Ein weiteres Problem kam hinzu: Die Therapie ist ungewöhnlich teuer.
"Dieses Medikament ist so teuer, dass ich es mich fast immer schäme zu sagen, aber ich verrate es Ihnen trotzdem. Es hat 900.000 Euro gekostet."
900.000 Euro für ein Medikament, das einmal verabreicht wird, per Spritze.
"Naja, dann erschrickt jeder erstmal", erzählt Harald Rebscher. Er war bis Ende des vergangenen Jahres Vorstandsvorsitzender der DAK. Der Krankenkasse von Miriam Klein.
"Das ist ja ein ganz generelles Problem, nämlich sehr, sehr seltene Erkrankungen, für die es ein erstmals zugelassenes Medikament gab, da gibt es keine Vergleiche. Weder wie teuer darf es denn sein, weder sind die Akteure alle miteinander vernetzt, noch wissen wir um Verläufe, die Studienlage war natürlich sehr dünn. Es gab zu dem Zeitpunkt gerade einmal 20 Therapieversuche dieser Art."
Rebscher sagte dennoch zu, die Kosten für die Therapie zu übernehmen.
Fast eine Million Euro für eine einzige Spritze, ist das vertretbar? Wenn die Patientin nicht behandelt würde, könnte das für die Krankenkasse teurer werden, rechnete Elisabeth Steinhagen-Thiessen dem Kassenchef damals vor. Ein nachvollziehbares Argument, meint Harald Rebscher:
"Zum Beispiel wenn jemand jährlich zwei bis dreimal ins Krankenhaus kommt auf Intensivstation. Dann addieren sich diese Kosten auch schnell auf hundert, zweihunderttausend Euro pro Jahr. Und wenn das vermeidbar wäre, dann würden sich auch solche Größenordnungen von ein paar Hunderttausend sehr schnell amortisieren können."

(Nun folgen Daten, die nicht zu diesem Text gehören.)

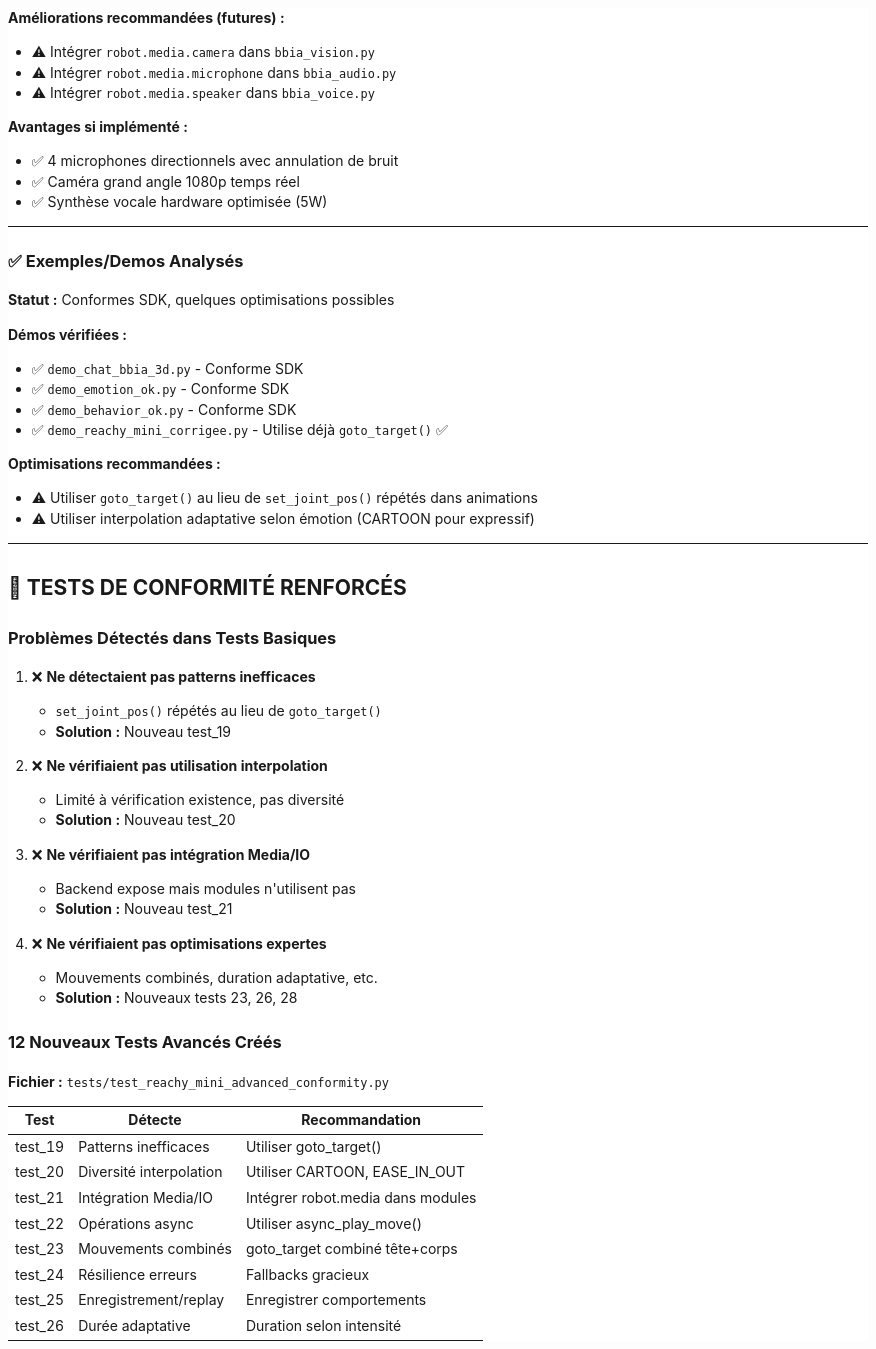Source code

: **Améliorations recommandées (futures) :**
- ⚠️ Intégrer `robot.media.camera` dans `bbia_vision.py`
- ⚠️ Intégrer `robot.media.microphone` dans `bbia_audio.py`
- ⚠️ Intégrer `robot.media.speaker` dans `bbia_voice.py`

**Avantages si implémenté :**
- ✅ 4 microphones directionnels avec annulation de bruit
- ✅ Caméra grand angle 1080p temps réel
- ✅ Synthèse vocale hardware optimisée (5W)

---

### **✅ Exemples/Demos Analysés**

**Statut :** Conformes SDK, quelques optimisations possibles

**Démos vérifiées :**
- ✅ `demo_chat_bbia_3d.py` - Conforme SDK
- ✅ `demo_emotion_ok.py` - Conforme SDK
- ✅ `demo_behavior_ok.py` - Conforme SDK
- ✅ `demo_reachy_mini_corrigee.py` - Utilise déjà `goto_target()` ✅

**Optimisations recommandées :**
- ⚠️ Utiliser `goto_target()` au lieu de `set_joint_pos()` répétés dans animations
- ⚠️ Utiliser interpolation adaptative selon émotion (CARTOON pour expressif)

---

## 🧪 **TESTS DE CONFORMITÉ RENFORCÉS**

### **Problèmes Détectés dans Tests Basiques**

1. ❌ **Ne détectaient pas patterns inefficaces**
   - `set_joint_pos()` répétés au lieu de `goto_target()`
   - **Solution :** Nouveau test_19

2. ❌ **Ne vérifiaient pas utilisation interpolation**
   - Limité à vérification existence, pas diversité
   - **Solution :** Nouveau test_20

3. ❌ **Ne vérifiaient pas intégration Media/IO**
   - Backend expose mais modules n'utilisent pas
   - **Solution :** Nouveau test_21

4. ❌ **Ne vérifiaient pas optimisations expertes**
   - Mouvements combinés, duration adaptative, etc.
   - **Solution :** Nouveaux tests 23, 26, 28

### **12 Nouveaux Tests Avancés Créés**

**Fichier :** `tests/test_reachy_mini_advanced_conformity.py`

| Test | Détecte | Recommandation |
|------|---------|----------------|
| test_19 | Patterns inefficaces | Utiliser goto_target() |
| test_20 | Diversité interpolation | Utiliser CARTOON, EASE_IN_OUT |
| test_21 | Intégration Media/IO | Intégrer robot.media dans modules |
| test_22 | Opérations async | Utiliser async_play_move() |
| test_23 | Mouvements combinés | goto_target combiné tête+corps |
| test_24 | Résilience erreurs | Fallbacks gracieux |
| test_25 | Enregistrement/replay | Enregistrer comportements |
| test_26 | Durée adaptative | Duration selon intensité |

Gemeinsamer Fonds der Krankenkassen zur Finanzierung

Dennoch plädiert er dafür, einen gemeinsamen Fonds der Krankenkassen zu bilden, um so teure Behandlungen zu finanzieren. Denn es bleibt ja immer ein Restrisiko, dass sie am Ende doch nicht anschlagen und das Geld in den Sand gesetzt war.
Bei ihrer Patientin jedenfalls war die Behandlung ein voller Erfolg, erzählt Elisabeth Steinhagen-Thiessen
"Seitdem wir ihr diese Injektion gegeben haben, ist sie kein einziges Mal wieder krank gewesen, war nicht mehr im Krankenhaus. Sie arbeitet wieder. Sie hat sogar geheiratet.
Und Elisabeth Steinhagen-Thiessen verhandelt derzeit mit einer anderen Krankenkasse über einen neuen Patienten.